The author has synthesised a huge body of published material (although the coverage of German language sources is quite slender). The MODERN WARS IN PERSPECTIVE series has produced a series of remarkable books: this ranks with the very best.
Top reviews from other countries
This is an important study that shows almost all aspects of the Ottoman regime in this time, the disbanding of the Janissaries, the changes to the finances and logistics of the military and the attempts of the Sultans of the era to modernise their forces.

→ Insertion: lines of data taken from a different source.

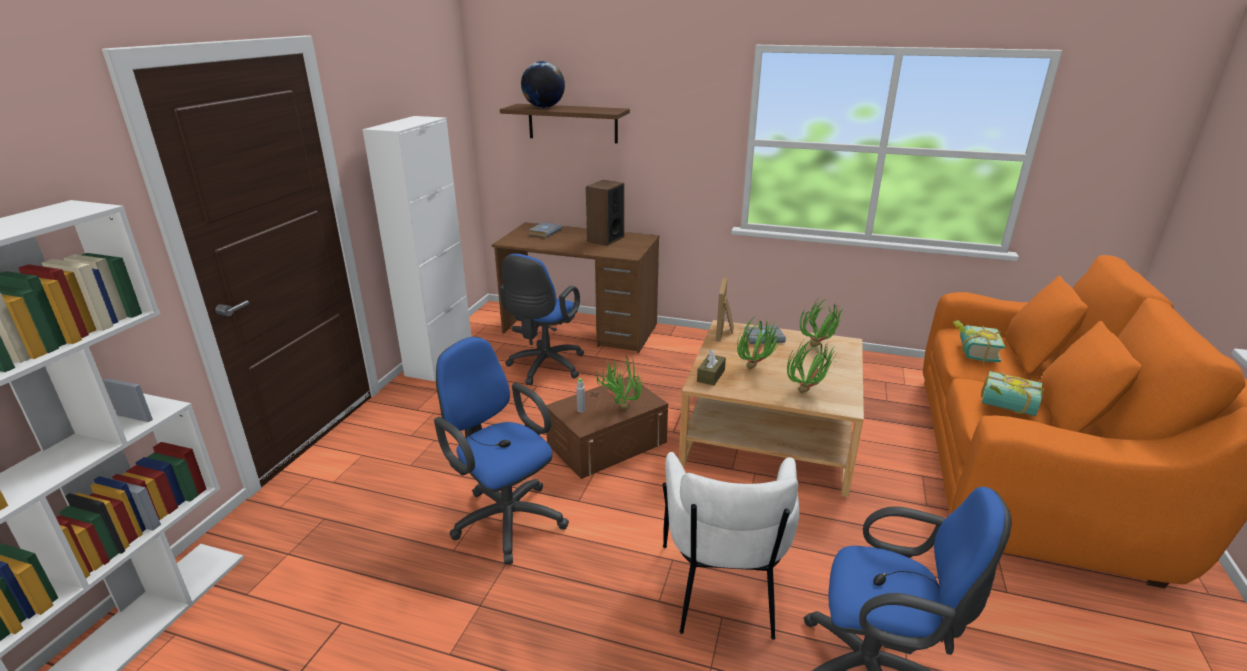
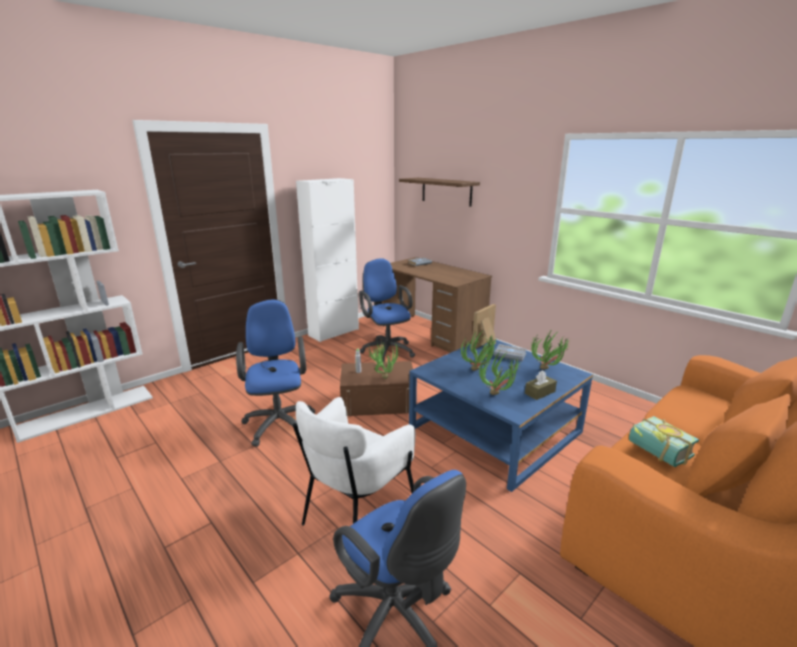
camera: 30 degrees right, 5 degrees down
(544, 107) = (426, 179): globe -> none
(544, 368) = (386, 350): blue office chair -> blue office chair turned 105 degrees clockwise
(605, 239) = (451, 272): speaker -> none
(711, 376) = (440, 367): brown tissue box -> brown tissue box (540, 392)
(770, 434) = (495, 430): beige coffee table -> blue coffee table
(972, 352) = (684, 407): book -> none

I say "almost all" because this book is simply called Ottoman Wars 1700-1870. Therefore this should be packed full of battles, sieges and last stands and it isn't. Aksan is far more interested in the cause and effects of war than war itself so the title is very misleading. This was always my frustration at modern history lectures at university World War 1 would get 3 lectures on causes, 3 on the repercussions of peace and 1 on the actual 4 year global conflict, I have never thought that kind of emphasis to be the right one and makes fascinating topics very dull. You can have your cake and eat it too, a book like "The Enemy at the Gate" by Andrew Wheatcroft gave you the politics, the logistics and the research but also explained the battles with passion and created an actual narrative. It was informative AND interesting. Virginia Aksan by contrast comes from the old school who believe a history book can only be one or the other.